═════ Data for this task ═════

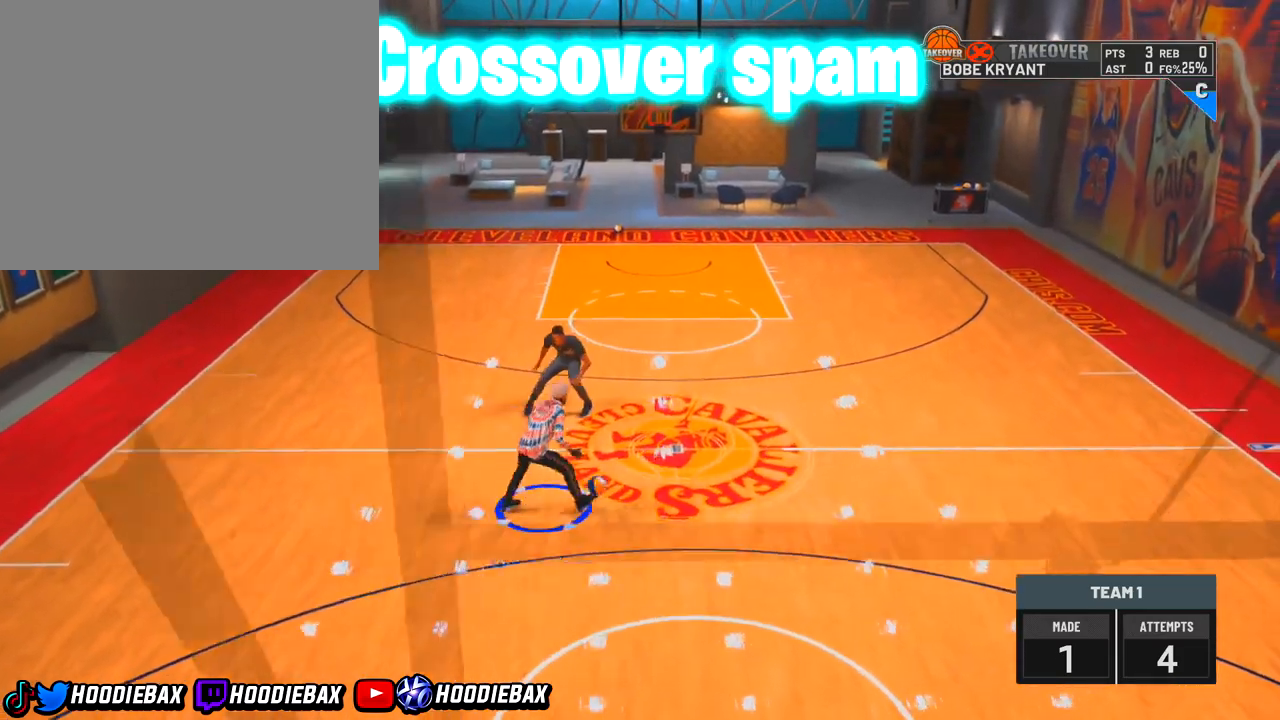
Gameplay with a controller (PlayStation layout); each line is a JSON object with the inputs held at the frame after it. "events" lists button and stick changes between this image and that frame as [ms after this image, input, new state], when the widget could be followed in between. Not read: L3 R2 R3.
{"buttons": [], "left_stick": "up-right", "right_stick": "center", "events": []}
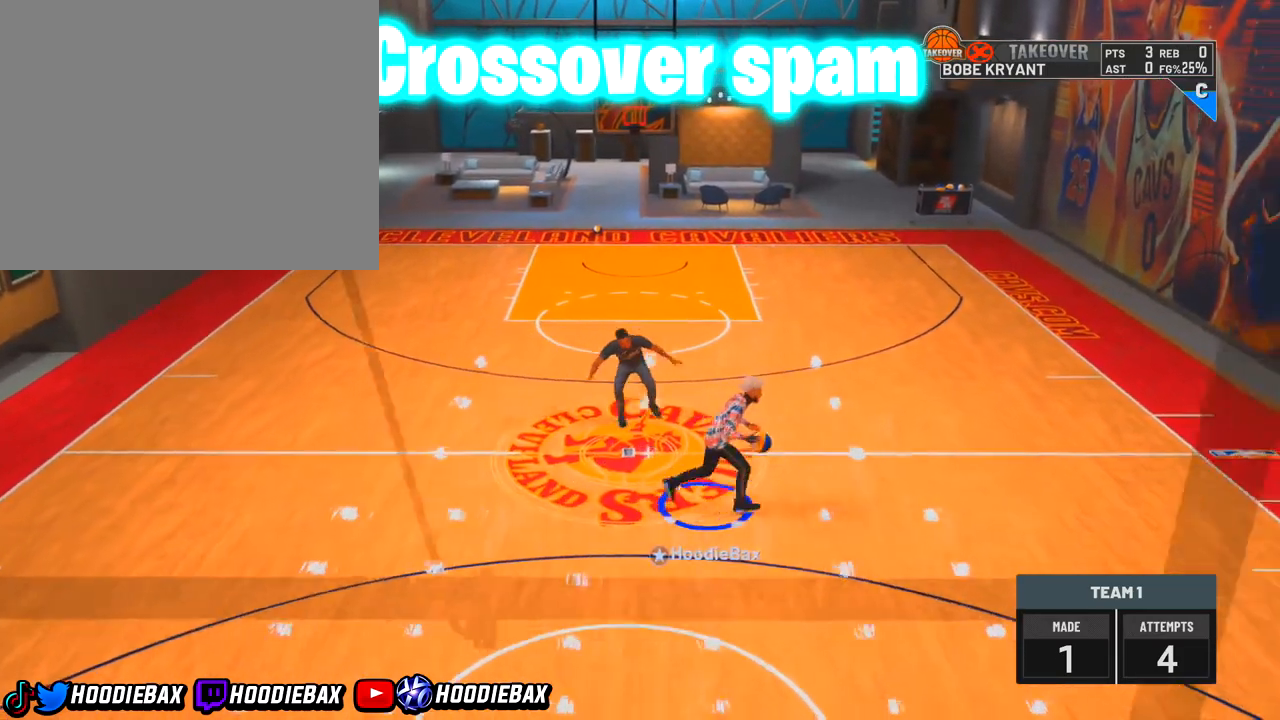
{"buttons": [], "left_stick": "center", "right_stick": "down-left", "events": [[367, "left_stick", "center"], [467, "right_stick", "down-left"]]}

═════
═════ Data for this task ═════

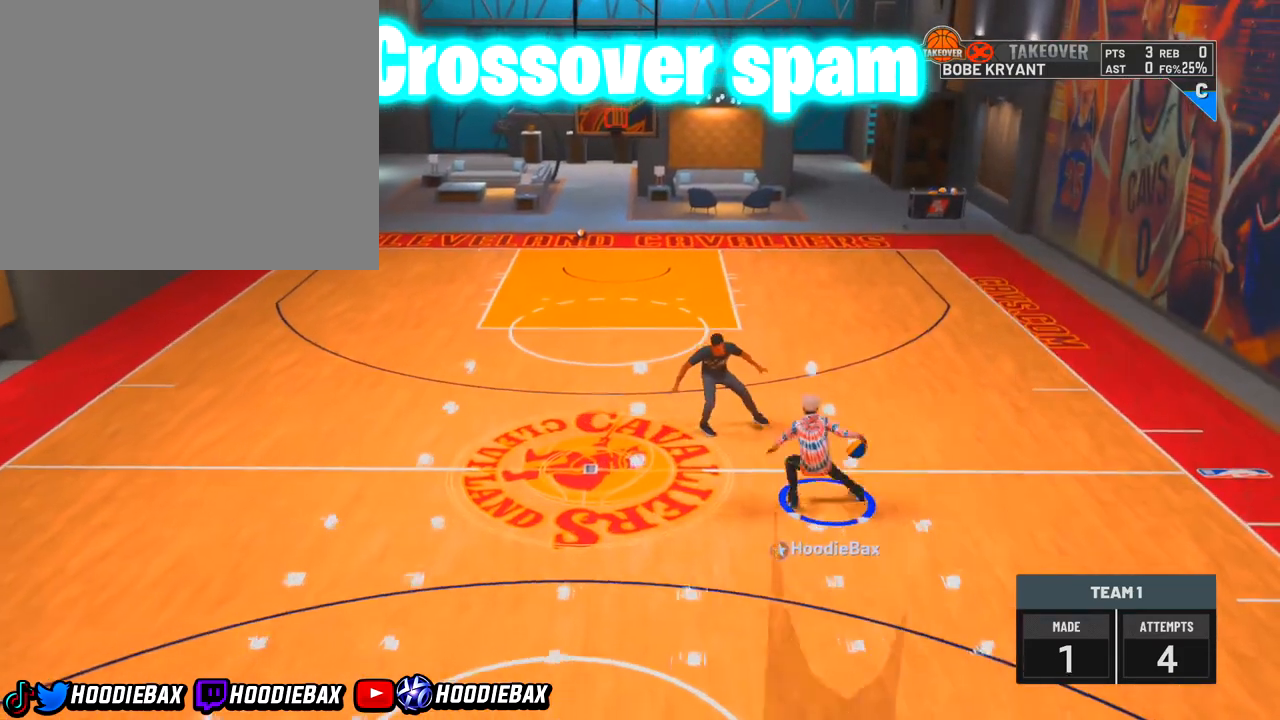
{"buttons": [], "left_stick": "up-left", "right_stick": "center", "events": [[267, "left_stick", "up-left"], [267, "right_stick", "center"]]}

═════

◆ **Task to complete**: Tell how many lines in the data include the string "buttons". Reply with the number and no other text.

◆ **Task result**: 3